Entre le mer et l’eau douce is the kind of small, personal film that hardly anyone makes any more. So is Jutra’s À tout prendre, but it’s much quirkier. Jutra had absorbed the influences of the French New Wave directors, and this film, released in 1964, was his way of keeping faith with them, though a Québecois version of the New Wave has a different feel — it’s more modest, folksier. Jutra, a terrific actor, plays the hero, Claude, whose sexual life is the film’s main focus. (One of the women he sleeps with is played by Monique Mercure, who became one of the most distinguished actresses in Quebec. The chance to see Mercure and Bujold — the first French-Canadian performer to become famous outside Quebec — in the first bloom of their career is an additional pleasure of this series.)
In his native country, Jutra’s Mon oncle Antoine is generally identified as the greatest Canadian movie ever made, but most Americans aren’t familiar with it, though unlike À tout prendre and Kamouraska it did get a US release. (I reviewed it for this newspaper in 1973.) Just as À tout prendre links Jutra to early Godard, Mon oncle Antoine suggests early Truffaut (especially Les quatre cents coups|The 400 Blows), but its sensibility is closer to Renoir’s. Based on the reminiscences of the screenwriter, Clément Perron, it’s set in a mining town in northern Quebec in the 1940s. The protagonist isn’t the title character but his nephew, Benoît (Jacques Gagnon), who works for his besotted uncle (Jean Duceppe) in a combination general store/undertaking parlor. In this classic coming-of-age story, the boy has his first glimpses of sex and death (Mercure plays the voluptuous Mme. Alexandrine, the notary’s wife, whose appearance in the store sends all the boys’ hormones into hyperdrive) and is brought to understand, for the first time, the limitations of his adolescent judgments. (Jutra himself plays Antoine’s assistant, whom Benoît surprises in bed with his aunt.) The movie contains two sequences no one ever forgets. In one, the English mine owner rides through town in his sleigh, scattering holiday trinkets for the children of the French miners whom he has cheated out of a Christmas bonus for the second year in a row; the parents stand in their doorways, unable either to encourage their kids to pick up these paltry gifts or to deny them. The second is a different kind of sleigh ride — through the moonlit, snow-blanketed woods, when Antoine, drunk, falls asleep at the reins and Benoît takes over, racing the horse recklessly though they’re bearing the coffined body of a boy his age on the back of the sleigh.
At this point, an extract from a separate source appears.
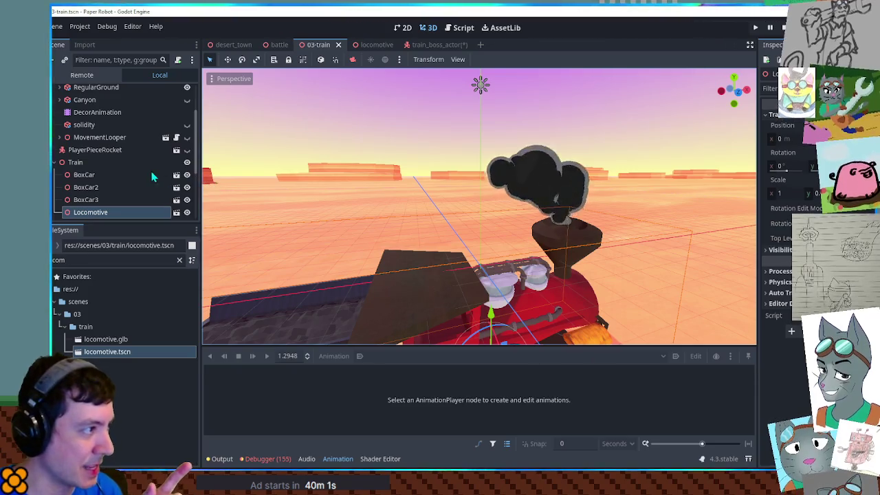
# Collapse Terrain and Train in 03-train, hide and remove SmokeAttractors, then return to the boss
pyautogui.scroll(2, 116, 175)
Mon oncle Antoine is a masterpiece. I would say the same of Kamouraska, though in the highly politicized climate of 1973 Quebec it was robbed of the warm critical reception it deserved because of its classical subject matter. Jutra adapted a bestseller by Anne Hébert about a sensuous, rebellious young woman (Bujold, in her most remarkable performance) in 1830s rural Quebec who marries the seigneur (Philippe Léotard) — the local landowner — and then, discovering he’s an alcoholic whoremonger, takes up with an American doctor (Richard Jordan). The story has links to Madame Bovary, but Bujold’s Elisabeth suggests other models from 19th-century fiction, like Thomas Hardy’s Bathsheba Everdene. Kamouraska is actually more political than the Jutra’s countrymen gave it credit for: it’s an audacious indictment of the means employed by a provincial Victorian society governed by the French Catholic Church to represses a woman’s spirit. Its position in the series alongside Mon oncle Antoine and Brault’s powerful Les ordres completes a rich and broad historical portrait of the province that nurtured these two brilliant artists.